EXTRAIT DU TEXTE =>
::::::::

Tout savoir sur l’acupuncture

La consultation

Elle commence toujours par un interrogatoire précis du patient suivi d’un examen : prise du pouls, palpation de la zone atteinte, examen de la langue qui est prioritaire pour juger de l’ancienneté de la pathologie. Le praticien établit son diagnostic et peut ainsi définir les points sur lesquels il va agir, une dizaine en général. La pose des aiguilles (15 à 20) est assez rapide.

« C’est notamment à ce moment-là, remarque André Michel, que l’on peut juger de l’expérience et du professionnalisme de l’acupuncteur. Il faut une précision de deux millimètres pour que l’aiguille attrape l’énergie efficacement. »

Le patient ne doit pas bouger pendant une vingtaine de minutes. L’aiguille ne doit pas faire saigner, cela arrive une fois sur mille. La main du thérapeute ne touche que le manche de l’aiguille. Si après la séance le point démange un peu ce n’est pas grave, c’est au contraire un signe d’efficacité.

Rappelons que depuis 1985, les aiguilles sont jetables et doivent obligatoirement sortir d’un emballage stérile.

Séance à partir de 35 euros, non remboursée par la Sécurité sociale.

La législation

Dans la loi française, seuls les infirmières et les médecins sont habilités à mettre une aiguille dans le corps d’un individu. Pourtant les aiguilles utilisées en acupuncture sont très fines, pleines et n’injectent pas de produit. Elles sont mises à la place d’un ongle ou d’une épine de rosier ou d’acacia comme cela se faisait il y a deux mille ans en Chine.

::::::::

DONNÉES AFFICHÉES =>
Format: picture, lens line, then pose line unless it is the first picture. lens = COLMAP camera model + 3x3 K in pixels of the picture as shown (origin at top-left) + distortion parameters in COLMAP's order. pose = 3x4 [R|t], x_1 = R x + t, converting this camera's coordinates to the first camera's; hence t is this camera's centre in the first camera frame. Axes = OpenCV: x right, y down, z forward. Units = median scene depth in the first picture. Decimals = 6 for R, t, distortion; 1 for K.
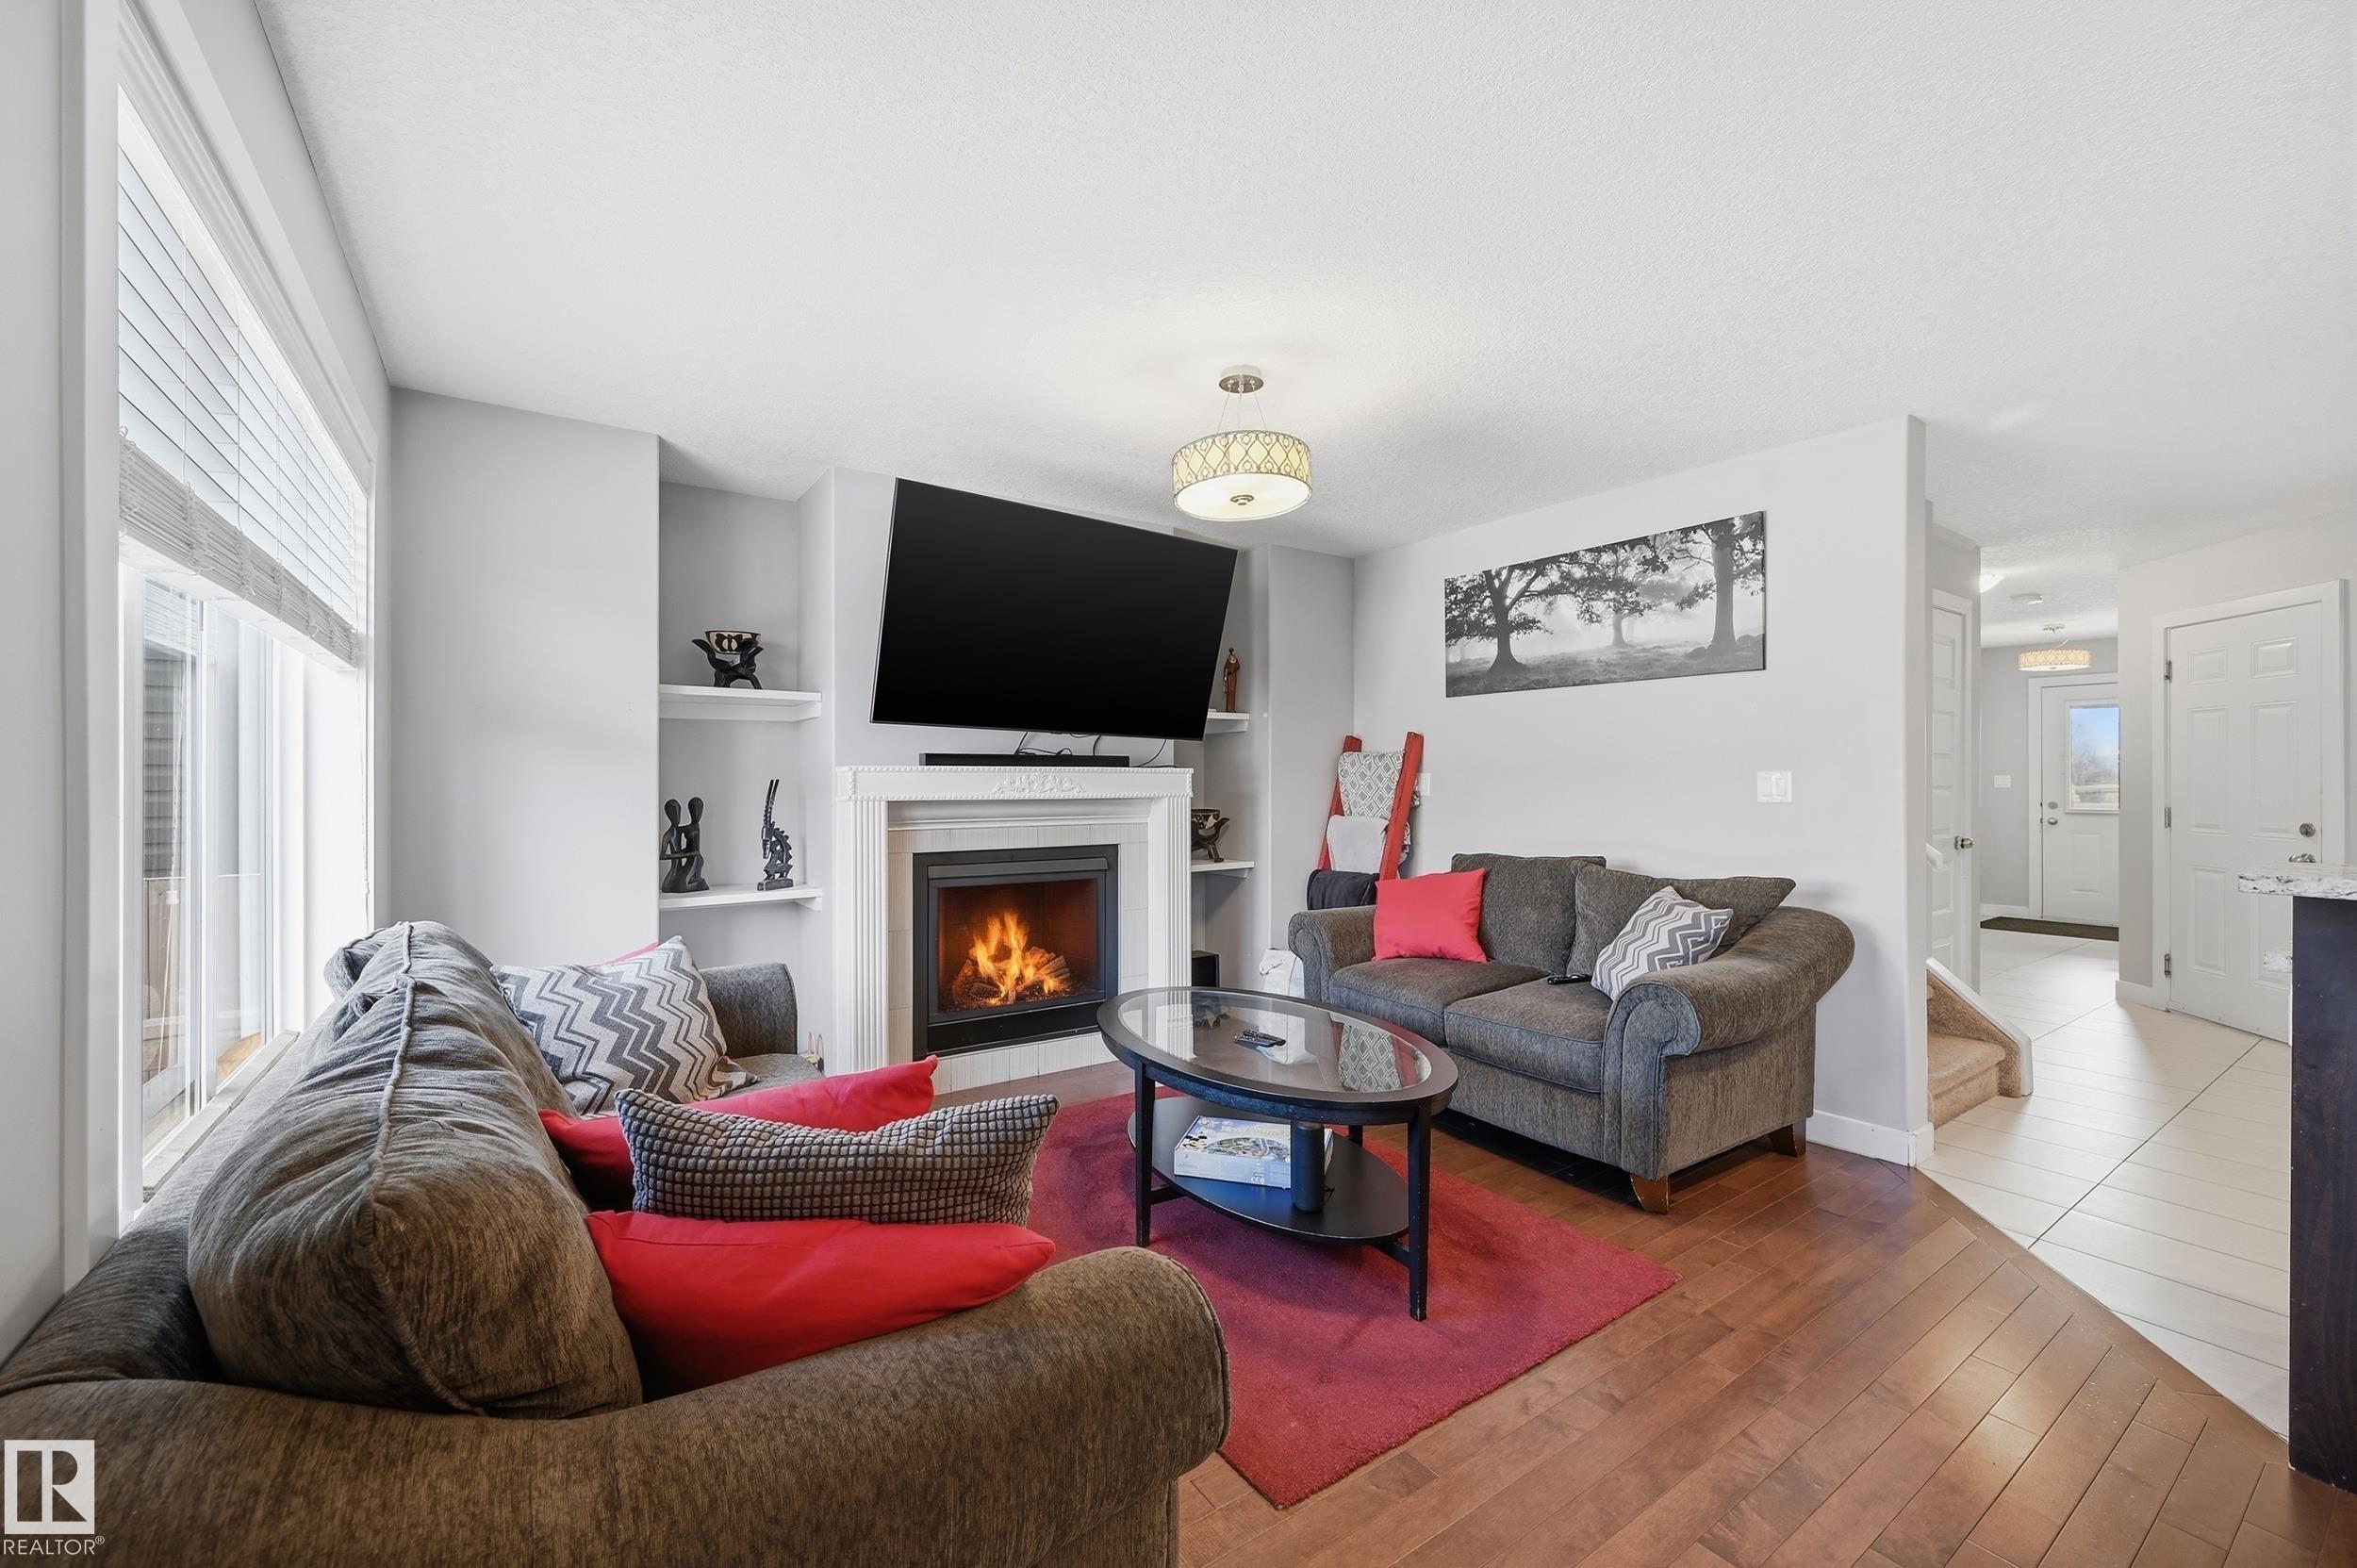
lens RADIAL K [[941.0, 0, 1177.2], [0, 941.0, 778.7], [0, 0, 1]] dist [-0.001436, -0.000172]
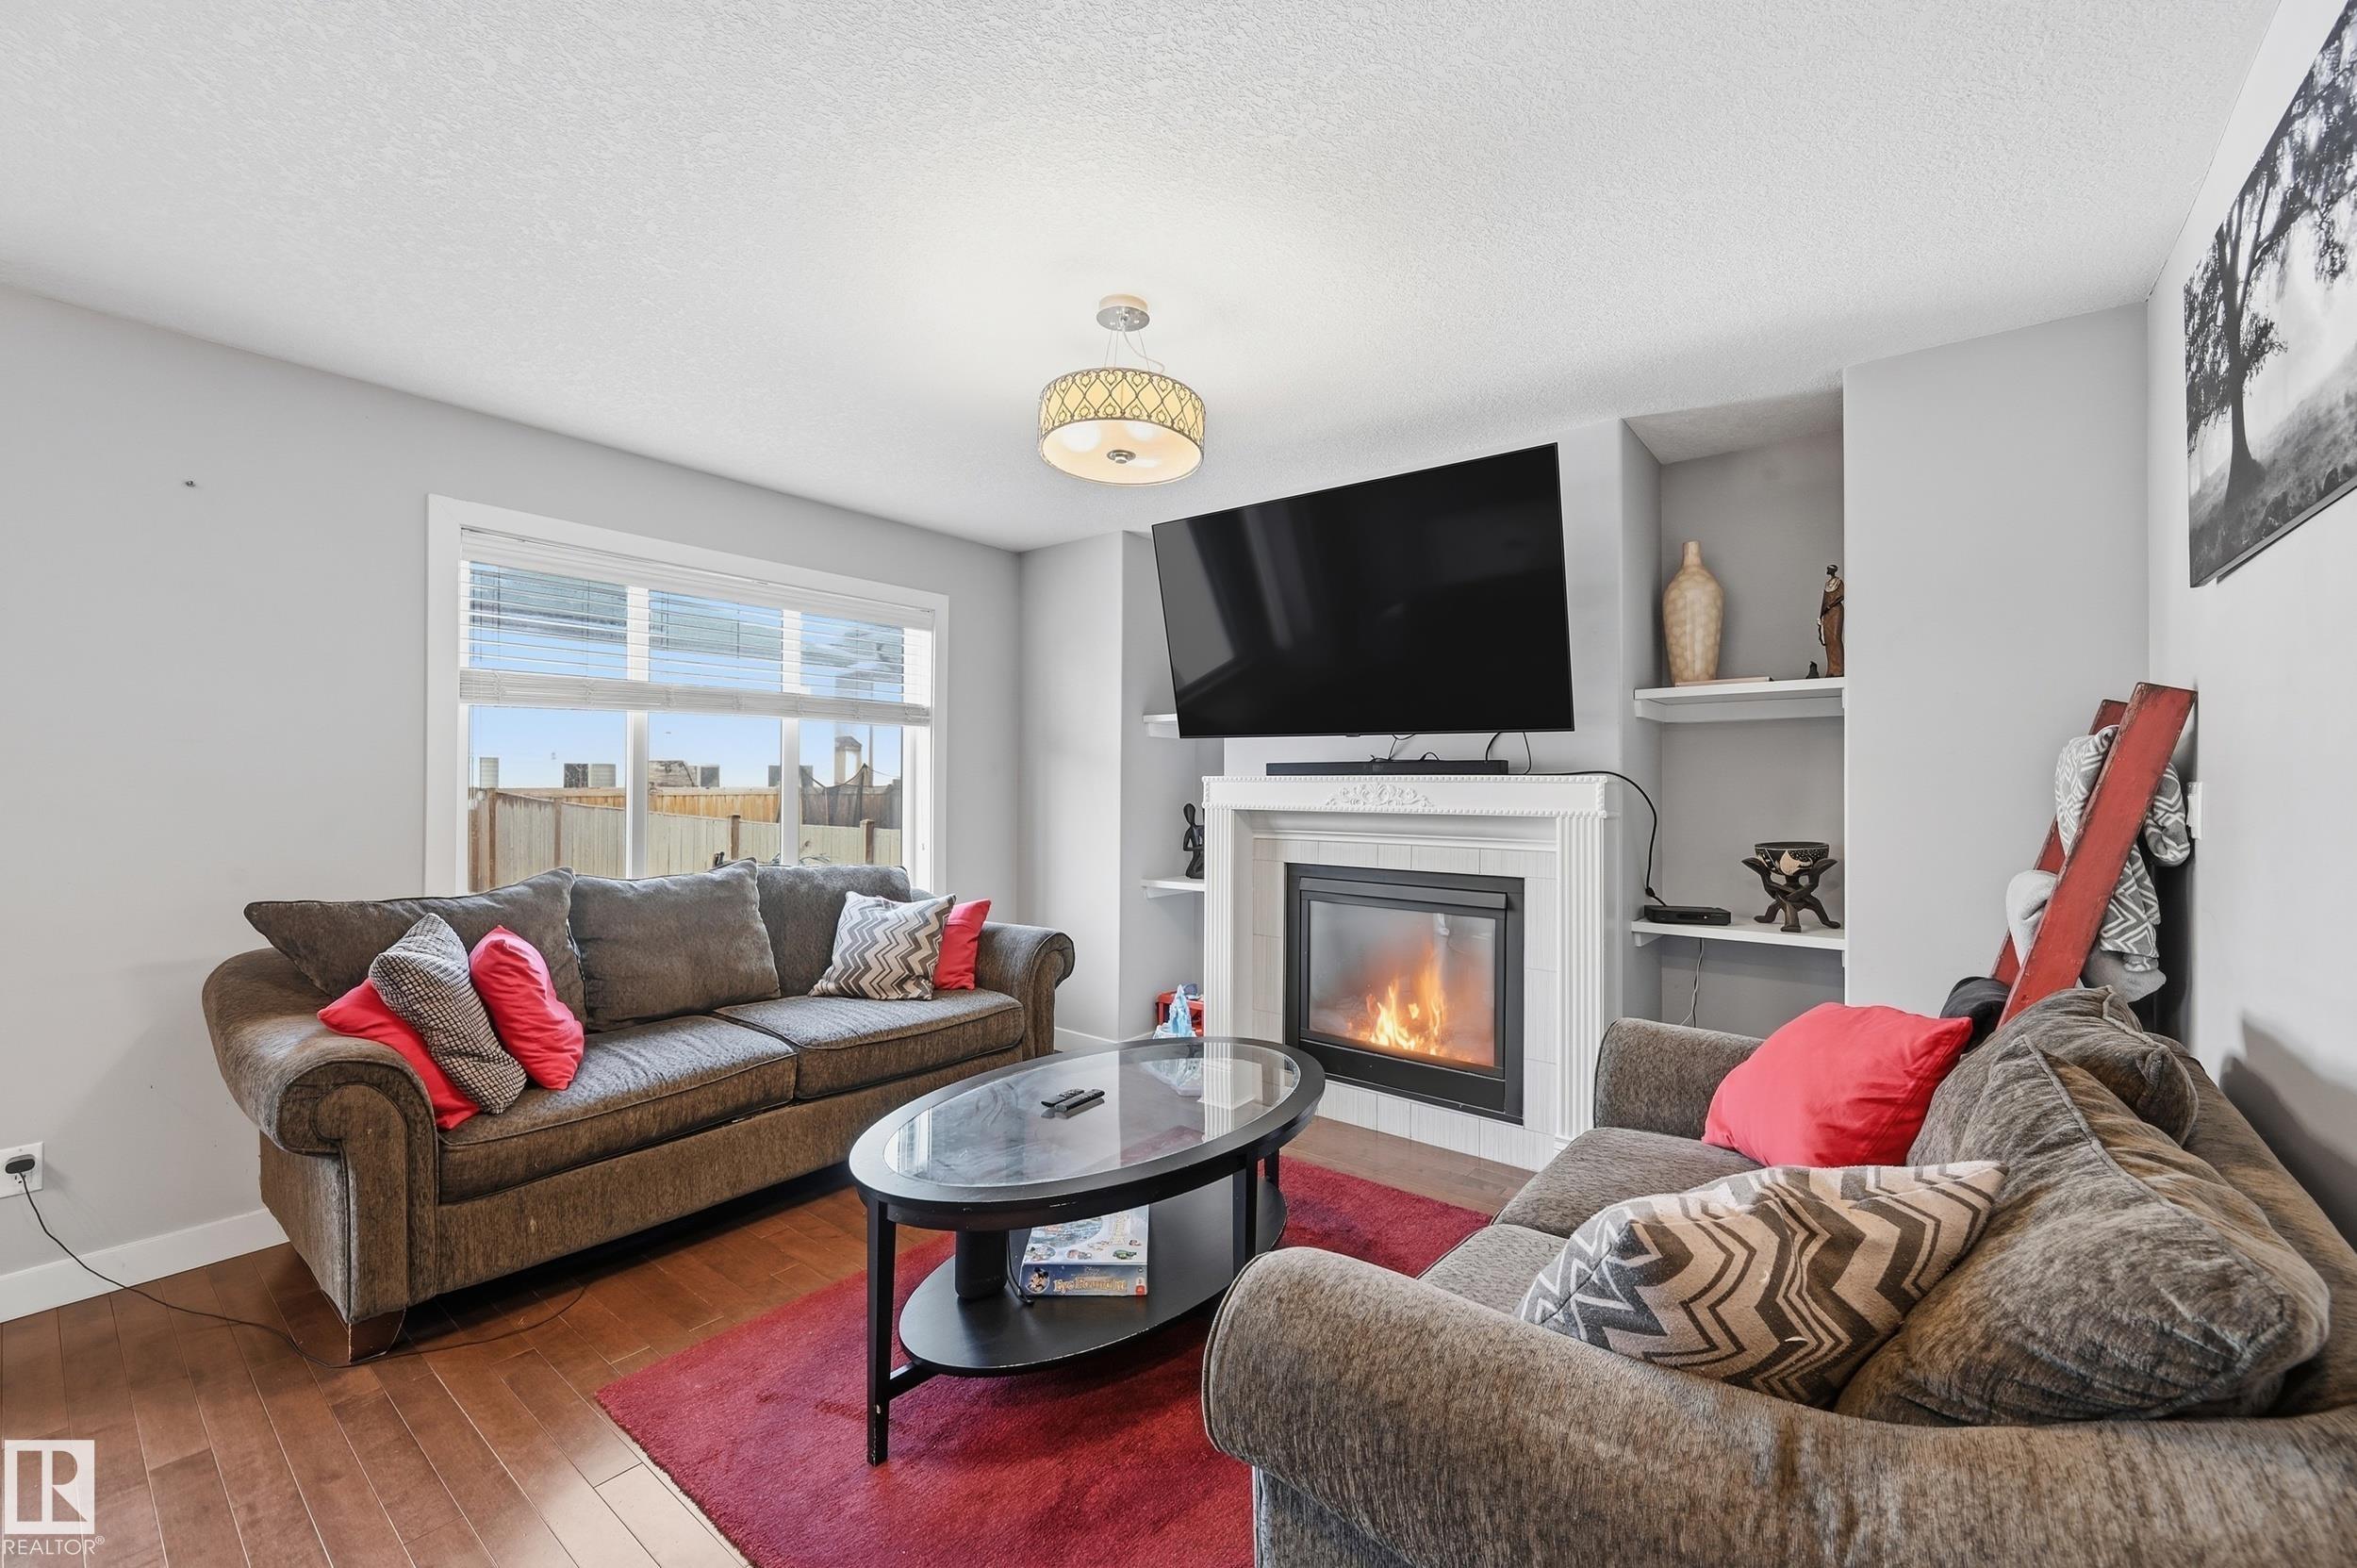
lens RADIAL K [[944.3, 0, 1177.6], [0, 944.3, 778.3], [0, 0, 1]] dist [0.000080, 0.000117]
pose [[0.296344, -0.005010, -0.955068, 0.644557], [-0.003376, 0.999974, -0.006293, -0.004028], [0.955075, 0.005089, 0.296319, 0.583074]]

::::::::

CONSIGNE => Recopiez le passage de l'extrait sur l'acupuncture qui commence par « Le patient ne » et se termine par « la Sécurité sociale. ». Les données ne sont pas nécessaires pour répondre.

SOLUTION PROPOSÉE =>
Le patient ne doit pas bouger pendant une vingtaine de minutes. L’aiguille ne doit pas faire saigner, cela arrive une fois sur mille. La main du thérapeute ne touche que le manche de l’aiguille. Si après la séance le point démange un peu ce n’est pas grave, c’est au contraire un signe d’efficacité.

Rappelons que depuis 1985, les aiguilles sont jetables et doivent obligatoirement sortir d’un emballage stérile.

Séance à partir de 35 euros, non remboursée par la Sécurité sociale.